A question we’re often asked is, “Is there enough Carbon in ashes after cremation to use for the diamond process?” The answer is: “Yes, absolutely!”
In fact, there 1-4% of Carbon in cremated remains, which yields 2.5 to 8.5 mg of Carbon. We only need 1 gram of Carbon to grow a diamond, so there is more than enough in cremated remains for the memorial diamond process.
There is even more Carbon in hair and aquamation samples, as you can see above. We know this because we work closely with TDI BRooks International and their world-renowned forensic and Carbon analysis laboratory B&B Labs, to test various samples of cremated remains, hair, and aquamation.
Our goal here is ultimate transparency. It’s why Eterneva was started to begin with. Adelle, our co-founder, was overjoyed when she first learned about the ashes to diamond process. She knew that was the right option for memorializing her mentor, Tracey. So, she started the process with another company, but the lack of transparency made her question everything. Because Tracey was her business mentor, she took it as a sign to figure out this supply chain and see first-hand if this was real.
It is –– and now, Eterneva exists to bring all the scientific and psychological transparency to the process so folks can memorialize their loved ones and begin a journey toward grief wellness.
Of course, we know that some folks out there want to dive even deeper on the science. That is what this article is for. Here, we’ll draw from expert research published by Carbon scientists, inorganic chemists, and forensic PhDs to explain the exact chemistry and science behind the Carbon left in ashes, as this is their domain of expertise.
Only chemists are experts on Carbon, which is present in all life forms on earth. Others who claim to be experts on memorial diamond creation, like gemologists, simply are not. Gemologists are experts in the evaluation of stones, not in their creation or classification (which falls into the realm of geology and chemistry).
In each section of this article, we’ll give you in-depth science and documented research. Then, we’ll summarize it all in more layman terms.
Here’s what we’ll cover:
There are a total of 92 unique elements found in the human body, with each contributing to the makeup of our bodies in its own way.

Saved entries
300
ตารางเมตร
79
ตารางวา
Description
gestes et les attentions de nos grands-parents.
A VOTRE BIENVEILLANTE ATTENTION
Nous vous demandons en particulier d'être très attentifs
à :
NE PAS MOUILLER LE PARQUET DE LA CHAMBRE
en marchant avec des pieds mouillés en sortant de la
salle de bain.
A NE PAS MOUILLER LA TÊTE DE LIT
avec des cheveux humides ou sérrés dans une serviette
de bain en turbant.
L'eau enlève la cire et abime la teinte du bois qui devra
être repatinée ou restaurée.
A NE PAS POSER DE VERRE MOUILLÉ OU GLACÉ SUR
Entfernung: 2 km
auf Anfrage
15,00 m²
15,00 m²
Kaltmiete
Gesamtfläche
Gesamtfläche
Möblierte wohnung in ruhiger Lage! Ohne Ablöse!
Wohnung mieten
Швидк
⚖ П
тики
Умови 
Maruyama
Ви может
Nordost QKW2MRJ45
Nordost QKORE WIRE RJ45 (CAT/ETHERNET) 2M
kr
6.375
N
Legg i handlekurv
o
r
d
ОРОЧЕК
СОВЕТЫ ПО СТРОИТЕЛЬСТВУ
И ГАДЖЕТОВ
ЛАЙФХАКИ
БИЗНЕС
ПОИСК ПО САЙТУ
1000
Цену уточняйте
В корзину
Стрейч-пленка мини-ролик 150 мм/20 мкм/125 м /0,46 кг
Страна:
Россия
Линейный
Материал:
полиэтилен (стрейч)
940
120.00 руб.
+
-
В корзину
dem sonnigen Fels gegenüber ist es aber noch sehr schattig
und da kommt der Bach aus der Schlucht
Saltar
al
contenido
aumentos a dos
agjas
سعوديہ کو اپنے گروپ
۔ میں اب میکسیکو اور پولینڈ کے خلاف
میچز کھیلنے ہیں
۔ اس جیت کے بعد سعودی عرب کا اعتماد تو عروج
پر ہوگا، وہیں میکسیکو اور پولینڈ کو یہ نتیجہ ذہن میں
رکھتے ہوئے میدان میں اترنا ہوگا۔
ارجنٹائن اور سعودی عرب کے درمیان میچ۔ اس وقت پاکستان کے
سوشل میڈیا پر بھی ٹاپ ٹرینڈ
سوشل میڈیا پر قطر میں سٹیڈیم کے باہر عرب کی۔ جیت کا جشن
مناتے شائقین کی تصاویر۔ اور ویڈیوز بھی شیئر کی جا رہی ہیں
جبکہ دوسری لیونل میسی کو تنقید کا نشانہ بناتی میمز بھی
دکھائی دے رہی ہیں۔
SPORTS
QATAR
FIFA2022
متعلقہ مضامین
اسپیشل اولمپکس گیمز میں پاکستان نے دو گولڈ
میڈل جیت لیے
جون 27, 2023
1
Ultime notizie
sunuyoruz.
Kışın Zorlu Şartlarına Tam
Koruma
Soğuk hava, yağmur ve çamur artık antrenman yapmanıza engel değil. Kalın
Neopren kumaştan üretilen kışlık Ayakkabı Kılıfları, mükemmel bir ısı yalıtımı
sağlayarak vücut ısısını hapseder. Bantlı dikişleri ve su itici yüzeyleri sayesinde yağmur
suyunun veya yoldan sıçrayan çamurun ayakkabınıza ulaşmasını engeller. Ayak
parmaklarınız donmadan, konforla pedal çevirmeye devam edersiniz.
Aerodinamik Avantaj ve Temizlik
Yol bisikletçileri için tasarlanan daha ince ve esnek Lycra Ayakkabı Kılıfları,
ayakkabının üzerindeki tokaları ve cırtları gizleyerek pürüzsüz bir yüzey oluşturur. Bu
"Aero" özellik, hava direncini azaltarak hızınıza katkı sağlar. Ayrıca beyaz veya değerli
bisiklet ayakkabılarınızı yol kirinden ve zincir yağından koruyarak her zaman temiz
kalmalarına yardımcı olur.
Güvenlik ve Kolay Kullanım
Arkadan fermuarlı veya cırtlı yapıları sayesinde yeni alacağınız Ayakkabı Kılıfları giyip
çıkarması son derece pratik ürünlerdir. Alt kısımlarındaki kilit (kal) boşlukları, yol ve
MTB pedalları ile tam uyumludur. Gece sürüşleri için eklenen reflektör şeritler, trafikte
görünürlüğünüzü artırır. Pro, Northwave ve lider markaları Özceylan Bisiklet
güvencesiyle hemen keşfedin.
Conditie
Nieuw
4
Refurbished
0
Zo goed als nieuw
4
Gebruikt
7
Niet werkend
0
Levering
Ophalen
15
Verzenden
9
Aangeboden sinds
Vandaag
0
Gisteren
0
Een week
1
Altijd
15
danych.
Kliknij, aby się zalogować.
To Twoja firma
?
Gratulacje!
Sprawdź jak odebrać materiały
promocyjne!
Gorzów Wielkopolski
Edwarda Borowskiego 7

▶ **TASK PROMPT**:
According to the text on carbon in cremated remains, which laboratory does the company work with to test samples? Rely only on the text when you answer.

▶ **RESPONSE BOX**:
B&B Labs, the forensic and carbon analysis laboratory of TDI BRooks International.